There are major conflict of interest issues with an exchange that itself is a trader.
A real exchange doesn't care what the price is. They just make money on transactions. There's no way they can lose big. The same is true of brokerages. (Mt. Gox is both, because it holds customer funds.)
It's so tempting for brokerages to trade for their own account. Historically, this is a bad thing; many brokerages have collapsed doing that. It's also possible for brokerages to cheat their customers in many ways.
One is
"front-running". A player who passes along orders can insert their own orders into the stream. All they have to do to make money consistently is to occasionally put in their own matching "buy" order when someone sends in a "sell" above the last price, and fill their own order first. Conversely, they can put in a "sell" on a downtick. The edge from that information advantage is enough to insure profits in a volatile market.
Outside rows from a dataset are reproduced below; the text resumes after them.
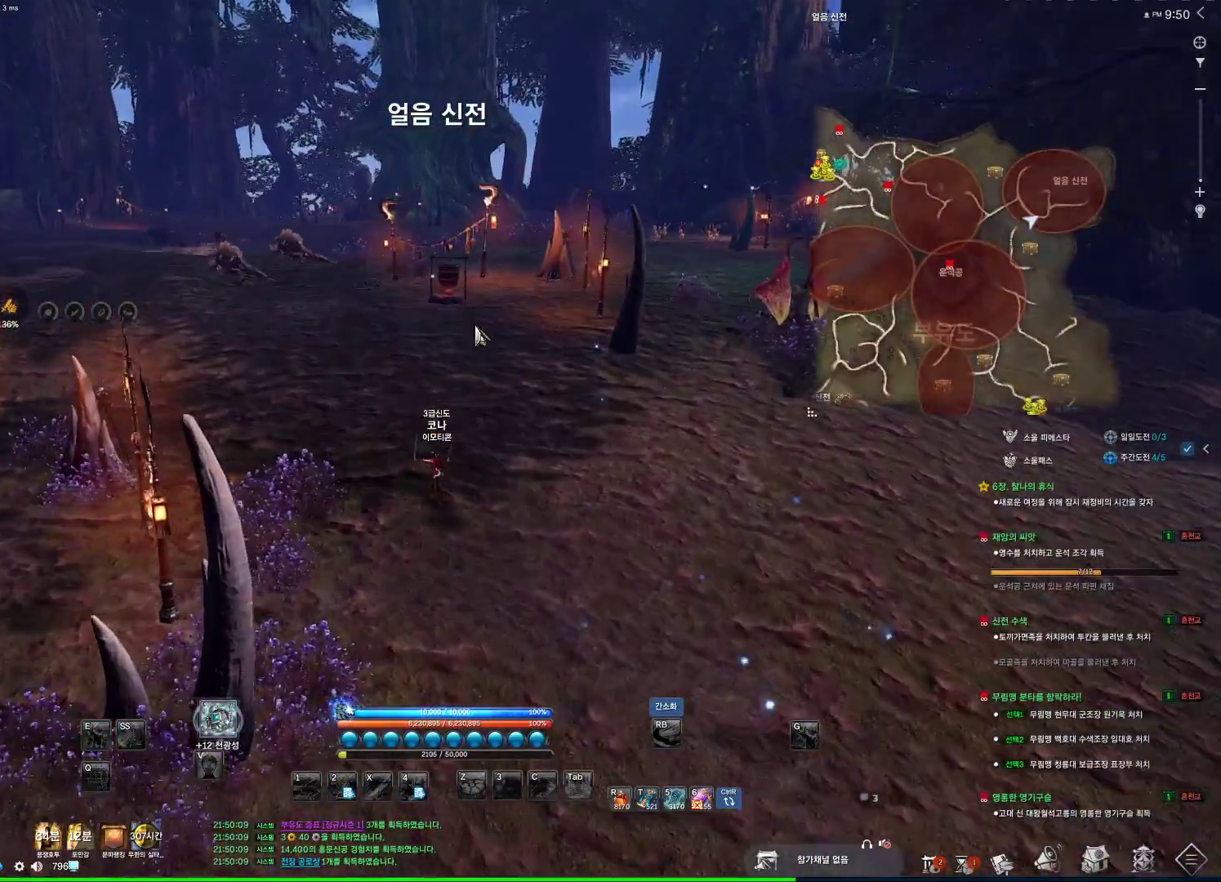
{"keys": ["d", "w"], "mouse": [], "events": [[33, "a", "up"], [33, "alt", "up"], [33, "mouse_left", "up"], [33, "mouse_right", "up"], [33, "w", "up"], [233, "w", "down"], [300, "d", "down"], [333, "shift", "down"], [466, "shift", "up"]]}
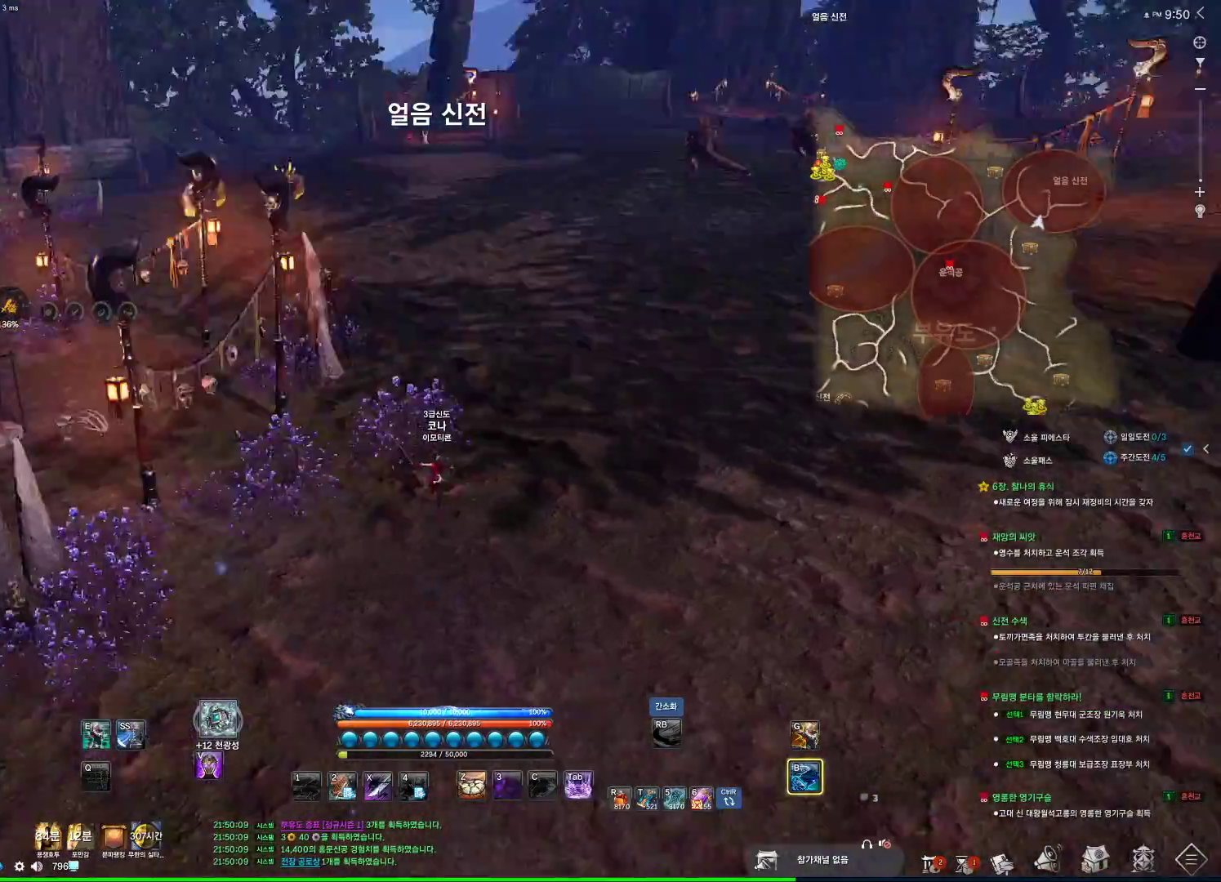
{"keys": ["d", "w"], "mouse": [], "events": [[166, "space", "down"], [300, "space", "up"]]}
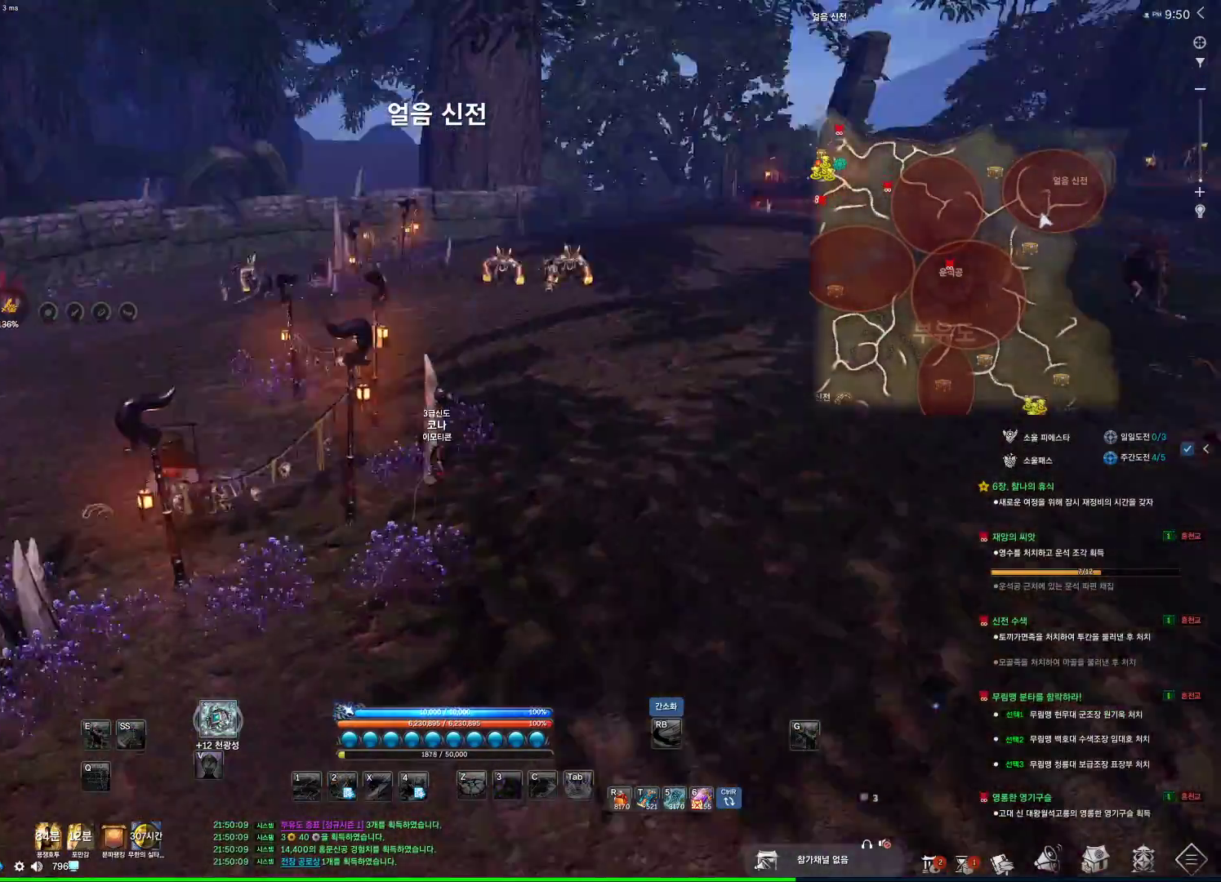
{"keys": ["w"], "mouse": [], "events": [[333, "d", "up"]]}
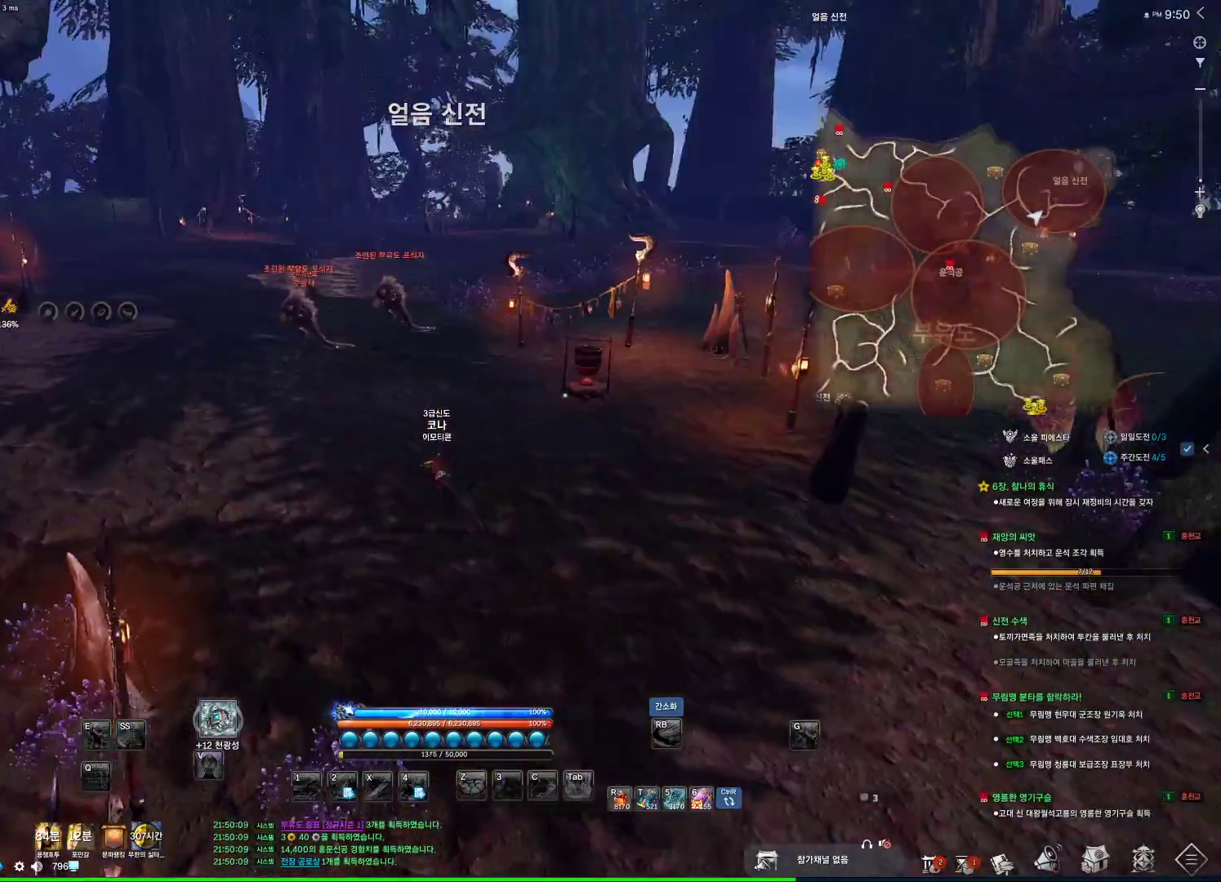
{"keys": ["w"], "mouse": [], "events": [[66, "w", "up"], [233, "w", "down"], [333, "shift", "down"], [466, "shift", "up"]]}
Another is failing to segregate customer funds from the brokerage's own funds. Legitimate brokers are required to do this. (Banks are not, which is why banks are so heavily regulated.) If funds are segregated, and the brokerage goes bust, the customer's funds are still there. Failure to segregate funds usually means the broker is speculating with the customer's money. Mt. Gox is opaque enough that we don't know if they're co-mingling funds.
This is why I strongly suggest not keeping funds with Bitcoin "exchanges".
Move out all balances daily. Trade if you like, but don't use an exchange as a bank. They're acting as banks, or at least non-bank depository institutions, but they don't have the regulation or auditing required to hold the funds of others.